Retome el ensayo sobre la familia en la obra de Juan Carlos Onetti y continúelo a partir de la última línea del fragmento.
━━ FRAGMENTO PARA LEER ━━
1ª edición: Editorial Proyección / Uruguay / 1993, en
colaboración con la Universidad de Poitiers.
1ª edición virtual: elMontevideano Laboratorio de Artes /
2020, con el apoyo de la Universidad de Poitiers.
Traducción del francés: Hugo Giovanetti Viola
HISTORIA
Y FICCIÓN
III.
LA AUSENCIA DEL PADRE (1)
Esta afirmación, que
puede parecer insólita a primera vista, no carece sin embargo de fundamento. Un
cuidadoso examen de la obra onettiana revelará enseguida que la amargura provocada
por la Historia va acompañada por un sentimiento de soledad individual y de
vacío afectivo cuya raíz debe buscarse en la erosión y hasta en la inexistencia
de las estructuras familiares. Esto puede comprobarse a través de pasajes
sacados tanto de los cuentos juveniles como de las obras de madurez. Porque ya
desde 1932, el universo narrativo de Juan Carlos Onetti ofrece una visión
bastante ambigua del medio familiar. Presente en numerosos textos, la familia constituye
de buenas a primeras una referencia inevitable que no podrán ignorar ni Raucho,
ni Eladio Linacero o Jason, ni aun los mismos Jorge Malabia y Larsen. Todos
admitirán -de mal grado a veces- su función privilegiada. Pero los diversos
integrantes de la familia no aparecerán investidos por el mismo status. Las
mujeres, en particular, ocupan un sitio aparte, reconociéndoseles una identidad
específica no desprovista de aspectos positivos.
Raucho, por ejemplo, al
evocar a su familia, les otorga una atención especial, benévola y tierna, tanto
a su madre como a su hermana mayor, confidente de sus primeras emociones y
prolongación has cierto punto de la imagen materna:
-Vos no te masturbás, ya…
-Decí la santísima, es
mejor. No, no puedo.
-¿Y el señor?
-Yo sí. Y no por eso; no
por gozar.
-Entiendo. Lo hacés por
perfeccionamiento del alma. Seguí contando que yo miro al hermanito sol y la
hermanita nube. ¿Leíste San Francisco?
-Un día se lo dije a mi
hermana.
-Linda, Clara.
-Linda. Hubo un tiempo en
que jugábamos y era de veras mi hermana.
━━━
━━ REGISTROS PROPORCIONADOS ━━
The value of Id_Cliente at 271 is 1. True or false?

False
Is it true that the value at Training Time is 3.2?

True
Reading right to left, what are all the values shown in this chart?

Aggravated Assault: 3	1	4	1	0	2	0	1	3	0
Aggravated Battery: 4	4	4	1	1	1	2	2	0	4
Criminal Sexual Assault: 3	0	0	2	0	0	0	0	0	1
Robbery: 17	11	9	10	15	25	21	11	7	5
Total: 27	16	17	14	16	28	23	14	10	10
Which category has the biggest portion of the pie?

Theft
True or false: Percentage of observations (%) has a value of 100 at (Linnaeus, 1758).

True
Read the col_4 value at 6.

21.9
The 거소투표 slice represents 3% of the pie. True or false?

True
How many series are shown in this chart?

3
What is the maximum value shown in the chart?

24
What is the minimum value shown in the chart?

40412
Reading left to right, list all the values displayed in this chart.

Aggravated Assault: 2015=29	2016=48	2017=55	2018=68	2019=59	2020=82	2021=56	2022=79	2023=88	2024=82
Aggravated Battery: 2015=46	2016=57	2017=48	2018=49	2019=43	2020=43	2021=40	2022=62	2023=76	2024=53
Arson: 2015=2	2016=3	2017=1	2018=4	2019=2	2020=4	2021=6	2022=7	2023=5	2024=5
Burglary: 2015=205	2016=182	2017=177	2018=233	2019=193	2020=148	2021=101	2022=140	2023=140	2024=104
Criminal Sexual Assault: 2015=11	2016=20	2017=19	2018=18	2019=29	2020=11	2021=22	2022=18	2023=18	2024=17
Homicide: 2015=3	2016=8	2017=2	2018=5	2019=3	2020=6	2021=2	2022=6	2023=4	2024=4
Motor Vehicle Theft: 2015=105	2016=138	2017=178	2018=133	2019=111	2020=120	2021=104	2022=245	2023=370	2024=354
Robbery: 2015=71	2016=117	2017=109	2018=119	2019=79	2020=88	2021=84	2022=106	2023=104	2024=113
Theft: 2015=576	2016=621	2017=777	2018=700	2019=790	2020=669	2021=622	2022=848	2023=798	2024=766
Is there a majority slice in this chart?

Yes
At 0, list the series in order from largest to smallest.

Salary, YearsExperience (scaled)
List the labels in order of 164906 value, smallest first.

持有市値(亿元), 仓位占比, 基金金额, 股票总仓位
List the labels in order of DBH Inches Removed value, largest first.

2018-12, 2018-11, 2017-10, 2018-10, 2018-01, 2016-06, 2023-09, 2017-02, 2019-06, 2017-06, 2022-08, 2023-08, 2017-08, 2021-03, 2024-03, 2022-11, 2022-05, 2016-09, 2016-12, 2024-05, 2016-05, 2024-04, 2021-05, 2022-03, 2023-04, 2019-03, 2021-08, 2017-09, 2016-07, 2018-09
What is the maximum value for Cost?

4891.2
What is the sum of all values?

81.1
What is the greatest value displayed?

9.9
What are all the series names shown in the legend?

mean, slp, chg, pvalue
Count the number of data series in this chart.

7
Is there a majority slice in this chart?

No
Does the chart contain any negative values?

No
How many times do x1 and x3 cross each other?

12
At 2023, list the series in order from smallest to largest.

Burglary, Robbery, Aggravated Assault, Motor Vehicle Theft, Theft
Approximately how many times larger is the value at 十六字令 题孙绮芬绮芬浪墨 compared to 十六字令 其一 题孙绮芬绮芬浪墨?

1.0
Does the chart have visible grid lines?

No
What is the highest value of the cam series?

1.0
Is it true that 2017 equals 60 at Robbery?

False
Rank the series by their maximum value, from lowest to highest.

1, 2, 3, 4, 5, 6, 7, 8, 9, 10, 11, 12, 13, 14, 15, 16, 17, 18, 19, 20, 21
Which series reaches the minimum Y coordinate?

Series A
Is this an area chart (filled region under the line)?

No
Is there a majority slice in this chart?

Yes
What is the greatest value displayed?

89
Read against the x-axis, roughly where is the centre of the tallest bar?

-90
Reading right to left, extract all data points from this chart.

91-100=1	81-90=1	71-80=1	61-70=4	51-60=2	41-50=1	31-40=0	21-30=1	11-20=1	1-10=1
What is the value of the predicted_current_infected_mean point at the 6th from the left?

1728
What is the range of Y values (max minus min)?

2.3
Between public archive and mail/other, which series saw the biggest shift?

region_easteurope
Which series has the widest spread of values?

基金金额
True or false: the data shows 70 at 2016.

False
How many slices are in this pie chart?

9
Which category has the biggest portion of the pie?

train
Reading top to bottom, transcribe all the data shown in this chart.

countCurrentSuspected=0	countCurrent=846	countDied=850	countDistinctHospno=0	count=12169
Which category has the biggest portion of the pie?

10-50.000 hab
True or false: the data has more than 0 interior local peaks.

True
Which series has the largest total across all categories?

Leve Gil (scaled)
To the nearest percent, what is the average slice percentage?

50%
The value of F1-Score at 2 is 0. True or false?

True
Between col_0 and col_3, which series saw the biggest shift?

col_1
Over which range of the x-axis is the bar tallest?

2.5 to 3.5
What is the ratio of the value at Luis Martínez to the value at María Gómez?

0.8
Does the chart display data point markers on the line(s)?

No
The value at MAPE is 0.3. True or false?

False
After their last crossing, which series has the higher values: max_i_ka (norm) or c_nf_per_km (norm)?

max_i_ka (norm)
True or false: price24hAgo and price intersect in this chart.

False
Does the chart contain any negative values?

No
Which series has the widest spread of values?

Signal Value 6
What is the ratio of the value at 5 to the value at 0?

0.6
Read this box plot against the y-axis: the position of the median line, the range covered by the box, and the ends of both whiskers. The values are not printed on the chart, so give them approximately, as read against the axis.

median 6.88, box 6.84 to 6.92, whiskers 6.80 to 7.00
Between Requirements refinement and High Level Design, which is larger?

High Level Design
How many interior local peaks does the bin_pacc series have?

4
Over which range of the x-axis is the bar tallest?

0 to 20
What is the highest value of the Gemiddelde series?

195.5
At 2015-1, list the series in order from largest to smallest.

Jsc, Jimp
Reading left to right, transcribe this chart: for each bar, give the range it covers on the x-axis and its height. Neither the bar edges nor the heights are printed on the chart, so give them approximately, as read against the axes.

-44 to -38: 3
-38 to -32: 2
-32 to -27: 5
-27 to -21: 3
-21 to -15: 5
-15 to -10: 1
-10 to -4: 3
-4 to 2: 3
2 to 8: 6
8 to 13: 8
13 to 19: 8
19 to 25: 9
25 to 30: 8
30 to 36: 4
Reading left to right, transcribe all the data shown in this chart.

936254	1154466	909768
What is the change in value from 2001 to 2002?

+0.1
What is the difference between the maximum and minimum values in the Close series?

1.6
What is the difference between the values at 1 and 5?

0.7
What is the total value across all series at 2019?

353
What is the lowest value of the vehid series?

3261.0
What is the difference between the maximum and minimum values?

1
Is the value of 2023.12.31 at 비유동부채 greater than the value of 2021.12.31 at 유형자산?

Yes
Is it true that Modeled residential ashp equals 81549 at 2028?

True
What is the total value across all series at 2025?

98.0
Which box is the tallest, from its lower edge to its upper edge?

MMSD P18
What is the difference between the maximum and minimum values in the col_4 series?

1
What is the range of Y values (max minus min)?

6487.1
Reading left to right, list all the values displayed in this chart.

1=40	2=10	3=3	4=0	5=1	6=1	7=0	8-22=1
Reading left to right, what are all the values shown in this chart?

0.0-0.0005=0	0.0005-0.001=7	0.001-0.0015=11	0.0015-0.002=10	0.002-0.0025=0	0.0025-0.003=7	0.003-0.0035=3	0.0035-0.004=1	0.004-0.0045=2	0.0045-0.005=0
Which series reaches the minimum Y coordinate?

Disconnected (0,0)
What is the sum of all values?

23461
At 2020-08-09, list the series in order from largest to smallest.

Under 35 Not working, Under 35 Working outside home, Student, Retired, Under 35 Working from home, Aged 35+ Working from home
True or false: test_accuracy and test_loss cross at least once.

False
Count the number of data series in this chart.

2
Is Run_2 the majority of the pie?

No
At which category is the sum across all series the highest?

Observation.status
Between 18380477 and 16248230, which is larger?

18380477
━━━
#### RESPUESTA
Calló un momento,
sabiendo que hablar era como desnudarse para ojos chispeantes y maliciosos; que
iba a estar luego rabioso y arrepentido, odiando a Lorenzo por haber escuchado (51)
La imagen de la madre
atravesará con constancia toda la obra de Juan Carlos Onetti, impregnándola de
una emoción contenida. En una novela como Tierra de nadie, por ejemplo,
donde sólo parecen importar las amistades entre los miembros de la “barra”,
Aránzuru, el desarraigado, el errante, revive su infancia percibiéndola como un
extraño cuadro conmovedoramente inmóvil:
Quería pensar en ella,
allí, apoyada contra su cabeza. Pero siempre se escapaba hacia el tiempo de la
infancia.
-¿Cómo somos?
-No sé… Antes, cuando
estábamos en el campo y veníamos a verte… El recuerdo es de allí, de entonces,
cuando estaba lejos tuyo. Te recordaba como a algo, no persona, un ser
fantástico. El pelo rubio, un traje de seda negro, los brazos blancos. Todo eso
estaba en un lugar de árboles enanos. Es posible que se trate de un sueño que
me quedó. Lo curioso es que yo no tenía amor, la forma corriente de amor de un
chico por su madre. Te admiraba, mejor; y con un poco de miedo. No mucho. -Eso
es maravilloso -Se inclinó para besarlo. -Y hay mucho de retrato mío en todo
eso, ¿eh? -Sí, es posible. También yo lo veía como un cuadro, aunque no sé si
estaba inmóvil. Ella se levantó con lentitud sonriendo, con una expresión
adormecida y feliz (52).
En la última novela de
Juan Carlos Onetti, resurge de modo ejemplar ocupando significativamente la
infancia imaginaria que el ex-comisario recrea para su presunto hijo.
Esta aparece dominada por
la presencia de una madre afectuosa y tímida:
Después, la complicidad
más frívola, en desobediencias que la mujer sonriente disimulaba o sugería: las
golosinas, las siestas, las horas perdidas en el gallinero y la conejera, los
trajes de terciopelo y encajes cosidos en secreto, usados fugazmente en
soledad. Las risas y los besos asfixiantes, la belleza opresiva y protectora de
la mujer: su aliada, su felicidad.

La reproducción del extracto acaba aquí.